LPGA drops ‘female at birth’ clause

LPGA players have voted to allow transgender players to compete on tour in response to a lawsuit filed by a California woman who had her sex changed five years ago.

The players voted to remove the ”female at birth” requirement from the tour’s constitution at a year-end meeting at the LPGA Tour Championship, Commissioner Michael Whan said. He said steps will be taken in the coming weeks to make the change.

Players competing this week in Orlando mostly were satisfied with the change.

”We don’t need to comment on this because it’s a dead issue,” Cristie Kerr said Wednesday. ”She can compete if she can qualify. We certainly don’t want to discriminate against anybody; that’s not what the LPGA is about. And if she can qualify, she’ll be able to play. We’re like the last sports organization to do it; it’s just we’ve never really had to look at it before.

”It was just a formality more than anything,” Kerr continued. ”It was just a piece of language that said female instead of female at birth. We’re talking about two words. This person was just filing a lawsuit against us because we had two words in our rules.”

Lana Lawless, a former police officer who had a sex change operation five years ago, filed the federal lawsuit in San Francisco in October claiming the ”female at birth” requirement violated California’s civil rights law. The 57-year-old was seeking to prevent the LPGA from conducting tournaments in the state until it changed its policy.

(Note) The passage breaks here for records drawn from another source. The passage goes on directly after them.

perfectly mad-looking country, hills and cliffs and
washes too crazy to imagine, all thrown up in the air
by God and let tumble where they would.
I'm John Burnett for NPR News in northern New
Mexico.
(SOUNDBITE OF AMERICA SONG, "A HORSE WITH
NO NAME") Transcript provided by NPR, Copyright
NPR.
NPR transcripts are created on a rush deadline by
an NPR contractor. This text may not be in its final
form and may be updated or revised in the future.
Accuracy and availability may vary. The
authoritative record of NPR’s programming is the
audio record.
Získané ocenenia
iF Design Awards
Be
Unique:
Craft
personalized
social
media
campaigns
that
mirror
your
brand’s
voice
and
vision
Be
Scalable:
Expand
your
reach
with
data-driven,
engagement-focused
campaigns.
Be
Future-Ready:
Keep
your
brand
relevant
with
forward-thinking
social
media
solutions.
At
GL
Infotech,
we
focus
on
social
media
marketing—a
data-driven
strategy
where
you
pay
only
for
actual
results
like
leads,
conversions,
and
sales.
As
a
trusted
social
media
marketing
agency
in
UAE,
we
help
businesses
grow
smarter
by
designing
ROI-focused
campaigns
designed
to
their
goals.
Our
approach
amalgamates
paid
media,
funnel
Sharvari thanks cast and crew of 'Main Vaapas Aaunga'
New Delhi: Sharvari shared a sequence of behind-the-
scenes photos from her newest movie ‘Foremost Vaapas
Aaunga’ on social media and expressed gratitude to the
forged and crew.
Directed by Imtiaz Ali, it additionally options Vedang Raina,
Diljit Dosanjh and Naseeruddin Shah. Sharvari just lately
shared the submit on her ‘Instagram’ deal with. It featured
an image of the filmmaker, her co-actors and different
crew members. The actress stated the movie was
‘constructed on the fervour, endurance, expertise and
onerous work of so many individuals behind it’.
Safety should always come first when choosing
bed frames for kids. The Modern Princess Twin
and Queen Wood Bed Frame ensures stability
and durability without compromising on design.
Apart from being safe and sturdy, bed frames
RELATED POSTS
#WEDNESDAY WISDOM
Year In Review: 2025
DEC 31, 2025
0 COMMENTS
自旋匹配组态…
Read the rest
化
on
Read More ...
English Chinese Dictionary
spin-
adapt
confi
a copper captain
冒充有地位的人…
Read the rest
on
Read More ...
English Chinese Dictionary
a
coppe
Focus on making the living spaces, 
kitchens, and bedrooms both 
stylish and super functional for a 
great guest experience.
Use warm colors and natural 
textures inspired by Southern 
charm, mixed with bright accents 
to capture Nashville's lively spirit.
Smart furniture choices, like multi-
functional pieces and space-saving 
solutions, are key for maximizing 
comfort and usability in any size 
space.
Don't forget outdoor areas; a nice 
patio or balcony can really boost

Lawless also sued the Long Drivers of America, which followed the LPGA policy. Lawless won the annual women’s long-drive golf championship in 2008 with a 254-yard drive, but was barred from competing this year after organizers adopted the LPGA’s gender rules.

Lawless’s attorney, Christopher Dolan, did not immediately return phone messages from The Associated Press on Wednesday seeking comment.

Other players who were asked about the vote said they didn’t think a transgender player would be an issue should one qualify to play on tour.

”There’s really nothing to say,” Suzann Pettersen said. ”When an organization like the (International Olympic Committee) decides to accept those changes, there’s no reason for the LPGA not to. So for my point of view, it was the natural way to go.”